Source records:
-*-

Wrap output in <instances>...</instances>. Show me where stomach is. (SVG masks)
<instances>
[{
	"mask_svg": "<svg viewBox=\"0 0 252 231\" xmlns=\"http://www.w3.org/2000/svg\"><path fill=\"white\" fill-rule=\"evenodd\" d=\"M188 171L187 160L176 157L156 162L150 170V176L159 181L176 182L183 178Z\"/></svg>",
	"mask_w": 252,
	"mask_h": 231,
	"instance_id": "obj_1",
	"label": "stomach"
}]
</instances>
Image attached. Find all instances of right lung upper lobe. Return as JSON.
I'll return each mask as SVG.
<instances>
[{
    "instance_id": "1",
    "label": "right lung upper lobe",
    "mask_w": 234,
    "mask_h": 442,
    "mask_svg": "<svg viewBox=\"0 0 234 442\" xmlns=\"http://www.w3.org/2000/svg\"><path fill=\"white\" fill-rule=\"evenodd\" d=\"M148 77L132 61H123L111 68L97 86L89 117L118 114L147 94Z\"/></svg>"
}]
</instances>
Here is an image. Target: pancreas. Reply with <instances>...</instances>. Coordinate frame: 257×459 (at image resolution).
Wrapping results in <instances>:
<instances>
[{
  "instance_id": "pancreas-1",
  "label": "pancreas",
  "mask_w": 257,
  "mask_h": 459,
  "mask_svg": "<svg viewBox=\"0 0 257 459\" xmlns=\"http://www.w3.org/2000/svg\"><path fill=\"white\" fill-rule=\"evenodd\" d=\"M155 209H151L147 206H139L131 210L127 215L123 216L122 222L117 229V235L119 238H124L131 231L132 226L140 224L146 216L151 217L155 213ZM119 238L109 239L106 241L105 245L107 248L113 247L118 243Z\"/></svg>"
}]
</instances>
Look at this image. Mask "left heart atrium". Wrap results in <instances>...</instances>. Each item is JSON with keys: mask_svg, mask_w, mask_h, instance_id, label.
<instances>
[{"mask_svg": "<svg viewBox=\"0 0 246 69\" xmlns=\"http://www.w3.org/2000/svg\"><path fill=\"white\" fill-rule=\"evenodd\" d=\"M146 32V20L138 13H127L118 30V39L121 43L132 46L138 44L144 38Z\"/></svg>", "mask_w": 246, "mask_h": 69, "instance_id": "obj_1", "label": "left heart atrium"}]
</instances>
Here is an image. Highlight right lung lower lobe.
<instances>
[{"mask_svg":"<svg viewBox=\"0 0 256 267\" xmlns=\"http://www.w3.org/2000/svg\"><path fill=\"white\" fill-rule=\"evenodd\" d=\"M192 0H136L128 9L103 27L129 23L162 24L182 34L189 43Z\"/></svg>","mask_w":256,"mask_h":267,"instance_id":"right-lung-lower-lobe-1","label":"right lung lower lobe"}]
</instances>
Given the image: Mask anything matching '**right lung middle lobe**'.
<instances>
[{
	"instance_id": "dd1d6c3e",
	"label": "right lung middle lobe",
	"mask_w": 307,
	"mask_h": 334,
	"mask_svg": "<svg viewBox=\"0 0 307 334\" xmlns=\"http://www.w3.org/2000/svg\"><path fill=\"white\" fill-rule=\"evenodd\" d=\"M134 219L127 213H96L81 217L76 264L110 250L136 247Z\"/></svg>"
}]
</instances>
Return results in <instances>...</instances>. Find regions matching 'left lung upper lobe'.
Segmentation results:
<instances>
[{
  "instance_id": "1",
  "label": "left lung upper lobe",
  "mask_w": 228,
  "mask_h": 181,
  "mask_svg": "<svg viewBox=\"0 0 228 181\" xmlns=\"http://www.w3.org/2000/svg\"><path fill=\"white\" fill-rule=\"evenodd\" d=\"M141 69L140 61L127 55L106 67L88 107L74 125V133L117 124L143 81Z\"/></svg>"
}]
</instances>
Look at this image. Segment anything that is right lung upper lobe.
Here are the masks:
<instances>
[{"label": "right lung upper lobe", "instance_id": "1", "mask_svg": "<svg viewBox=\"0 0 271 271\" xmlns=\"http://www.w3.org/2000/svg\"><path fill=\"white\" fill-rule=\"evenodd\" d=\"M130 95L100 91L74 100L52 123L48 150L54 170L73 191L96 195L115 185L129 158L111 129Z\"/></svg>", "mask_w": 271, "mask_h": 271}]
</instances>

-*-

Set task: Can you gather every line of the data above that contains the word "results"? Case counts.

Answer to this task:
Wrapping results in <instances>:
Look at this image. Mask "left heart atrium". Wrap results in <instances>...</instances>. Each item is JSON with keys: mask_svg, mask_w, mask_h, instance_id, label.
Return results in <instances>...</instances>. Find regions matching 'left lung upper lobe'.
Segmentation results:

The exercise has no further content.